In 1997 the space was converted by community member and stylish designer entrepreneur, Gail Greenfelder and her husband Glen Greenfelder, a lawyer in Dade City, into a 150-seat restaurant with two banquet rooms, the Cypress Room and the Citrus Room. Creatively entitled Kafe Kokopelli, a moniker derived from the southwest Native American Indian God, it has a huge following some twenty-five years later. Kokopelli was the flute player and God of Fertility, believed to provide seeds for planting in the Spring in order to foster a plentiful harvest. Two other spaces were carved out of the old garage that house the lovely spaces occupied by Rolando’s Cigar Lounge and American Pizza Oven Dade City which also have great histories!
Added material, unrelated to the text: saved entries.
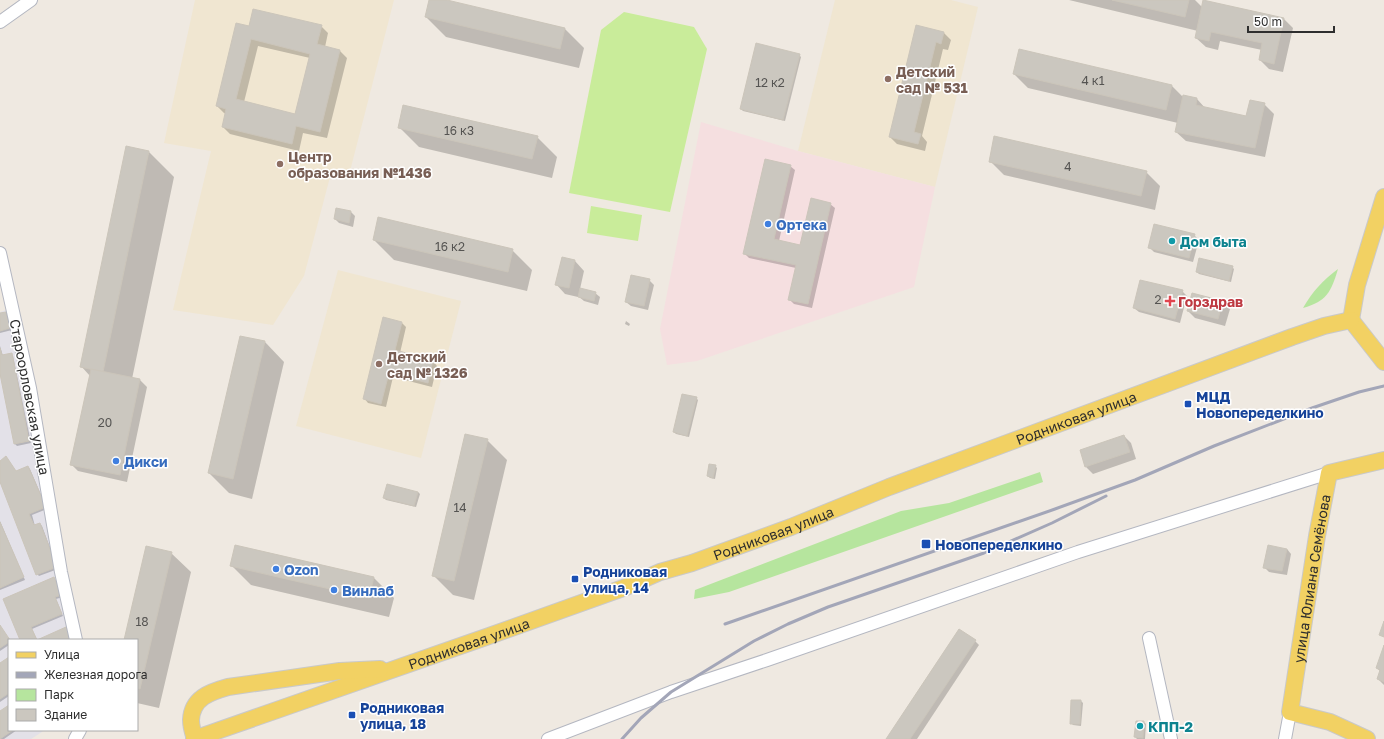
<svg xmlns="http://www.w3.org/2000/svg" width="1384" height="739" font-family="'Golos Text',sans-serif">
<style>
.industrial{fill:#e3e1e8}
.education{fill:#f0e6d1}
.medical{fill:#f5dfe0}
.green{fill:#b6e59e}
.pitch{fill:#c9ec9a}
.shadow{fill:#0003;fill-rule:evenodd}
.building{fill:#cbc7bf;stroke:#cbc5ba;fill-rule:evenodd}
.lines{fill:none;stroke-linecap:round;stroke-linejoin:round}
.minor-casing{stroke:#b4b7c1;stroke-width:14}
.major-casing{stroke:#c9c9c9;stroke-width:18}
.minor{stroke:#fff;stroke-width:12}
.major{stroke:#f2d163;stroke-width:16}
.rail{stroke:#a3a6b8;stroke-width:3}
.education-dot{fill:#8d6e63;stroke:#fff;stroke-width:1.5}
.shop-dot{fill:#3f7fe0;stroke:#fff;stroke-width:1.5}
.culture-dot{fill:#0f9aa8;stroke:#fff;stroke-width:1.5}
.health-dot{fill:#e0444e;stroke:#fff;stroke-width:1.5}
.transit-dot{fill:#1a4fb4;stroke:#fff;stroke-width:1.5}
.labels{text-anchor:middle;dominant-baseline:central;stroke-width:3;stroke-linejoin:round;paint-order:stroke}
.number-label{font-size:12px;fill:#555452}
.education-label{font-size:14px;font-weight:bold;fill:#785e54;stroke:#fff;text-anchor:start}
.shop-label{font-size:14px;font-weight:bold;fill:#366cbe;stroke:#fff;text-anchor:start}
.culture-label{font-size:14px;font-weight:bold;fill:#0d838f;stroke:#fff;text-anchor:start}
.health-label{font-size:14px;font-weight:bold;fill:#be3a42;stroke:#fff;text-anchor:start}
.transit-label{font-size:14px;font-weight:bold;fill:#164399;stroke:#fff;text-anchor:start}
.street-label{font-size:14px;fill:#2e2e2e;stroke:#fff}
</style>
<rect width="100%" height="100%" fill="#efe9e1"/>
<!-- industrial -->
<path class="industrial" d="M9 309 75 640H9V730H45L31 739H0V312Z"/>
<!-- education -->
<g class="education">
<path d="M195 0H394L348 179 330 177 304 276 273 325 173 310 211 151 164 143Z"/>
<path d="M835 0H951L978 7 935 187 798 151Z"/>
<path d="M338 270 461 301 421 458 296 426Z"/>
</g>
<!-- medical -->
<path class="medical" d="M701 122 798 151 935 187 914 287 697 361 667 365 660 329Z"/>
<!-- green -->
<g class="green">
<path d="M1338 269C1331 292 1327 301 1303 308 1312 292 1323 280 1338 269Z"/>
<path d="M1040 472 1043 482 729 592 694 599 695 590 901 511 949 503Z"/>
</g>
<!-- pitch -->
<g class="pitch">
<path d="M624 12 694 27 707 49 670 212 569 193 601 30Z"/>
<path d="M591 206 642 215 638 241 587 233Z"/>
</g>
<!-- shadow -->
<g class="shadow">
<path d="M430 0H443L564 28 584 48 579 68 446 37 426 17Z"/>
<path d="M1069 0H1195L1203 8 1284 19 1293 28 1283 72 1269 69 1260 60 1262 50 1220 41 1218 50 1206 47 1196 38 1198 31Z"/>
<path d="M321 26 328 33 325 47 340 51 347 58 327 138 303 133 299 151 230 134 223 127 226 114 224 113 217 106 249 27ZM258 46 310 58 296 115 244 102Z"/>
<path d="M917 27 944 33 951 40 948 50 943 49 922 136 927 142 925 151 897 144 890 137Z"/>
<path d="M799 55 801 57 785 121 743 111 741 109Z"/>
<path d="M1014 74 1172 86 1182 96 1197 99 1206 109 1247 117 1264 104 1274 114 1265 157 1186 141 1176 132 1178 123 1028 88Z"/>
<path d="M399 127 537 137 557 157 552 178 419 147Z"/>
<path d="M149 152 174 177 132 379 140 380 147 387 127 482 78 471 71 464 90 376 81 366Z"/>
<path d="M990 161 1146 172 1160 186 1155 210 1004 175Z"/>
<path d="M790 166 795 170 779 241 801 246 830 204 835 208 812 308 794 304 789 299 796 268 749 258 744 253Z"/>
<path d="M337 209 351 212 355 216 353 227 339 223 335 219Z"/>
<path d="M1194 235 1199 240 1193 262 1154 252 1149 247Z"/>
<path d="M374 240 512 250 532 270 527 291 394 260Z"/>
<path d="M562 258 575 261 584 271 580 289 595 293 600 297 598 305 584 301 578 296V297L565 294 556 284Z"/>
<path d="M1232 267 1234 269 1231 282 1199 274 1197 272Z"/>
<path d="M649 280 654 285 648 310 631 306 626 302Z"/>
<path d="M1182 291 1187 296 1180 323 1139 312 1134 308Z"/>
<path d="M1223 302 1230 309 1225 326 1195 318 1188 311Z"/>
<path d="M6 313 8 315 12 330 0 333V314Z"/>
<path d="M626 321 630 324 629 326 625 324Z"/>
<path d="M402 323 406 327 400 353 433 361 437 366 432 387 393 377 386 407 368 403 364 398Z"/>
<path d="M265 342 284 362 252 499 229 493 209 473Z"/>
<path d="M0 346 3 356 11 354 13 356 31 443 17 446 15 444 2 376H0Z"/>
<path d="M696 398 698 400 689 437 676 434 674 432Z"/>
<path d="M1124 436 1131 443 1136 459 1093 474 1086 467 1081 451Z"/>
<path d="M487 440 507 460 474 600 453 595 433 575Z"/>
<path d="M6 458 16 472 28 467 30 469 47 509 32 515 35 526 40 524 42 526 58 569 39 576 37 574 1 483 0 484V462Z"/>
<path d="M715 466 717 468 715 479 710 478 708 476Z"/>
<path d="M418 492 420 494 416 507 386 500 384 498Z"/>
<path d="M0 521 25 580 0 590Z"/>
<path d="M236 546 374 578 394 598 389 617 251 585 231 565Z"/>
<path d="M1287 549 1291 554 1287 575 1269 572 1264 567Z"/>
<path d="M171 553 191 572 159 708 137 703V640H125Z"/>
<path d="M54 578 63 597 56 599 63 616 32 629 37 640H21Z"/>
<path d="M0 626 9 640V645L0 651Z"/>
<path d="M975 641 979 645 917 739H887Z"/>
<path d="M1384 648V685L1378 679 1381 672 1377 668Z"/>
<path d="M9 659V696L0 702V665Z"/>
<path d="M1081 701 1083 703 1081 726 1073 725 1071 723Z"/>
<path d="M9 706V730H17L4 739H0V712Z"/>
<path d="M1136 722H1144L1146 724 1145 739H1137L1135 737Z"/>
</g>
<!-- building -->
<g class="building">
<path d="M429 0H447L565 28 560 49 425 17Z"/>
<path d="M1112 0H1189L1185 17Z"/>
<path d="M1203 0 1284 18 1274 64 1259 60 1262 43 1211 32 1209 41 1195 38Z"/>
<path d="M253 9 322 25 317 44 340 50 320 132 296 126 292 144 222 127 226 109 216 106 236 23 249 26ZM251 39 310 54 295 114 236 99Z"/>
<path d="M916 25 944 32 941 44 936 42 914 132 921 134 918 144 889 137Z"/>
<path d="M756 43 800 54 783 120 740 109Z"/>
<path d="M1019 49 1172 85 1166 110 1013 74Z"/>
<path d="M1183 95 1197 98 1196 105 1246 116 1250 100 1265 103 1255 148 1175 132Z"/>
<path d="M403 105 538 136 532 159 398 128Z"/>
<path d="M994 136 1147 171 1141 196 989 162Z"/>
<path d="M126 146 149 151 103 372 80 367Z"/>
<path d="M765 159 791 165 774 239 800 245 811 198 831 203 808 304 788 300 796 265 743 254Z"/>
<path d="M336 208 351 211 349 223 334 219Z"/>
<path d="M378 217 513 249 508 272 373 240Z"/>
<path d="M1154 224 1195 234 1189 258 1148 248Z"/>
<path d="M562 257 575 260 569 288 555 285Z"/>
<path d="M1199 258 1233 266 1229 281 1196 272Z"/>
<path d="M631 275 650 279 644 306 625 302Z"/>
<path d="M1140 280 1183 290 1175 319 1133 308Z"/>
<path d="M580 288 596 292 594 301 578 297Z"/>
<path d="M1192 293 1223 301 1218 319 1187 311Z"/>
<path d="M6 312 10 328 0 331V313Z"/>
<path d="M383 317 402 322 395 350 433 360 428 383 389 373 381 404 363 399Z"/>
<path d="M240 336 265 341 233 479 208 473Z"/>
<path d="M0 348 2 355 12 353 29 441 14 444 0 374Z"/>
<path d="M91 369 140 379 120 475 70 465Z"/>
<path d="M682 394 697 397 687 436 673 432Z"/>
<path d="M465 434 488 439 454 581 432 576Z"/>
<path d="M1124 435 1130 452 1085 467 1080 450Z"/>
<path d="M6 456 16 471 28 466 46 507 29 514 34 525 40 523 57 567 36 575 0 482V461Z"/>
<path d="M709 464 716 465 713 478 707 476Z"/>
<path d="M387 484 418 492 414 506 383 498Z"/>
<path d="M0 522 24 577 0 588Z"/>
<path d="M235 545 374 577 369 598 230 566Z"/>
<path d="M1268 545 1287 549 1282 571 1263 568Z"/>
<path d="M146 546 172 552 140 689 137 688V640H124Z"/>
<path d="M54 577 62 595 55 597 62 614 31 627 37 640 66 627 71 640H20L3 599Z"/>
<path d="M1384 621V637L1379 635Z"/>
<path d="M0 625 10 640 9 642 0 648Z"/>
<path d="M959 629 976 640 910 739H886Z"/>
<path d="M1384 645V682L1377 679 1380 670 1376 668Z"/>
<path d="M9 657V693L0 699V663Z"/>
<path d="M1071 700H1081L1080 724H1070Z"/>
<path d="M9 705V730H13L0 739V711Z"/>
<path d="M1136 721H1144L1143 738 1134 737Z"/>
</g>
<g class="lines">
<!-- minor casing -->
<g class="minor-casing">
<g id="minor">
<path d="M0 22 31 0"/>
<path d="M0 253 30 388 61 572 76 640"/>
<path d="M1149 638 1171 739"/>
<path d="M75 739 80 730"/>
<path d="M548 739 671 692 767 660 1078 552 1329 473"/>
<path d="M1285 739 1290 712"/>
</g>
</g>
<!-- major casing -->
<g class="major-casing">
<g id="major">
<path d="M1351 320 1357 285 1384 197"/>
<path d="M1351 320 1384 362"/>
<path id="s1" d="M194 739 489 636 626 587 660 572 692 563 791 527 889 487 1292 337 1324 326 1351 320"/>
<path d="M195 739C193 733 191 726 191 720 192 698 210 692 228 687L340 671 380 669"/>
<path id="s2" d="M1367 739 1330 722 1290 712 1317 536 1329 473 1384 460"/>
</g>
</g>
<!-- minor -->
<use href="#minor" class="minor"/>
<!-- major -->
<use href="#major" class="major"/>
<!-- rail -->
<g class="rail">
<path d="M725 624 1055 509 1135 480 1214 446 1312 408 1359 392 1384 386"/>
<path d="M622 739 641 718 671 692 754 641 788 624 828 607 984 553 1052 523 1106 496"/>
</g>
</g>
<!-- markers -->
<g class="education-dot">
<circle cx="888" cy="79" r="4"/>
<circle cx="280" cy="164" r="4"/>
<circle cx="379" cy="364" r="4"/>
</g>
<g class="shop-dot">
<circle cx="768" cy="224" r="4"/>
<circle cx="116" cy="461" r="4"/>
<circle cx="276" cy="569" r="4"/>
<circle cx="334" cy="590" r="4"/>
</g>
<g class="culture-dot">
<circle cx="1172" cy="241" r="4"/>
<circle cx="1140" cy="726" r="4"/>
</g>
<path class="health-dot" d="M1168 295h4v4h4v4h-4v4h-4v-4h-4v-4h4z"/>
<g class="transit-dot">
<rect x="1184" y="400" width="8" height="8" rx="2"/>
<rect x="921" y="539" width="10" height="10" rx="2"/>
<rect x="571" y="575" width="8" height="8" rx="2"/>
<rect x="348" y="711" width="8" height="8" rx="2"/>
</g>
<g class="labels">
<!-- number labels -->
<g class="number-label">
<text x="1093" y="80">4 к1</text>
<text x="770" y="82">12 к2</text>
<text x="459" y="130">16 к3</text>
<text x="1068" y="166">4</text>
<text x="450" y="246">16 к2</text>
<text x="1158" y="299">2</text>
<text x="105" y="422">20</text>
<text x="460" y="507">14</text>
<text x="142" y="621">18</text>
</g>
<!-- education labels -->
<g class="education-label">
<text x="896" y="71">Детский<tspan x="896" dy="16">сад № 531</tspan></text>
<text x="288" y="156">Центр<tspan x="288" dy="16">образования №1436</tspan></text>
<text x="387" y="356">Детский<tspan x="387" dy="16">сад № 1326</tspan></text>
</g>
<!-- shop labels -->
<g class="shop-label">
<text x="776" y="224">Ортека</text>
<text x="124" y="461">Дикси</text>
<text x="284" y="569">Ozon</text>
<text x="342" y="590">Винлаб</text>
</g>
<!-- culture labels -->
<g class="culture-label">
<text x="1180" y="241">Дом быта</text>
<text x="1148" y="726">КПП-2</text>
</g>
<!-- health labels -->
<g class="health-label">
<text x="1178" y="301">Горздрав</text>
</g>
<!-- transit labels -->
<g class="transit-label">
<text x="1196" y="396">МЦД<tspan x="1196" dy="16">Новопеределкино</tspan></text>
<text x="935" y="544">Новопеределкино</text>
<text x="583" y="571">Родниковая<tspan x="583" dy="16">улица, 14</tspan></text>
<text x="360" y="707">Родниковая<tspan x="360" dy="16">улица, 18</tspan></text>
</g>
<!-- street labels -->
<g class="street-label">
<text transform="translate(30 397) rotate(79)">Староорловская улица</text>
<text stroke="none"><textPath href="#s1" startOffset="939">Родниковая улица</textPath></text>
<text stroke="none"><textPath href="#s1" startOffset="615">Родниковая улица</textPath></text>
<text stroke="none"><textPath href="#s2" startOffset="217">улица Юлиана Семёнова</textPath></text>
<text stroke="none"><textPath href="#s1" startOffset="291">Родниковая улица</textPath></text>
</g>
</g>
<!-- legend -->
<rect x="8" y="639" width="130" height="92" fill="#ffffff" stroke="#ababab"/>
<rect x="16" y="652" width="20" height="6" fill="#f2d163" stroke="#ababab"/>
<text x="44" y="659" font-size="12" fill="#2e2e2e">Улица</text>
<rect x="16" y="672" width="20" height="6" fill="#a3a6b8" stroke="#ababab"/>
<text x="44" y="679" font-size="12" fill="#2e2e2e">Железная дорога</text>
<rect x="16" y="689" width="20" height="12" fill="#b6e59e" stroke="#ababab"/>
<text x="44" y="699" font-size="12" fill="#2e2e2e">Парк</text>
<rect x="16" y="709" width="20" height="12" fill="#cbc7bf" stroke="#ababab"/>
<text x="44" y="719" font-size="12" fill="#2e2e2e">Здание</text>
<!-- scale -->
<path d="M1248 26v6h86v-6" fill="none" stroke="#2e2e2e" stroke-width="2"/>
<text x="1254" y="26" font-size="12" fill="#2e2e2e" stroke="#ffffff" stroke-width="3" paint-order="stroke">50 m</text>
</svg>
In the early years of the automobile, rivalry was ongoing in Dade City as Highland Motors, Clark’s Dodge, Hutton Motors, Pasco Motors, Casey Motors, Dade City Nash, L.S. Ferguson’s Jewett vehicle, Brooker’s Star Six Vehicle, William’s Dodge Motors, and Dial’s Hudson shop opened shops, to name a few. A new culture was born and citizens had enormous interest. Many of the shops also sold replacement engines, various brands of tires and did mechanical work. The newspapers had competitive advertisements with deals posted in the local newspapers. Ford was known as Dade City Motors and Chevrolet was Pasco Motors and their efforts were increasingly rivalrous as the population was growing accustomed to automobiles as a replacement for horse and wagon.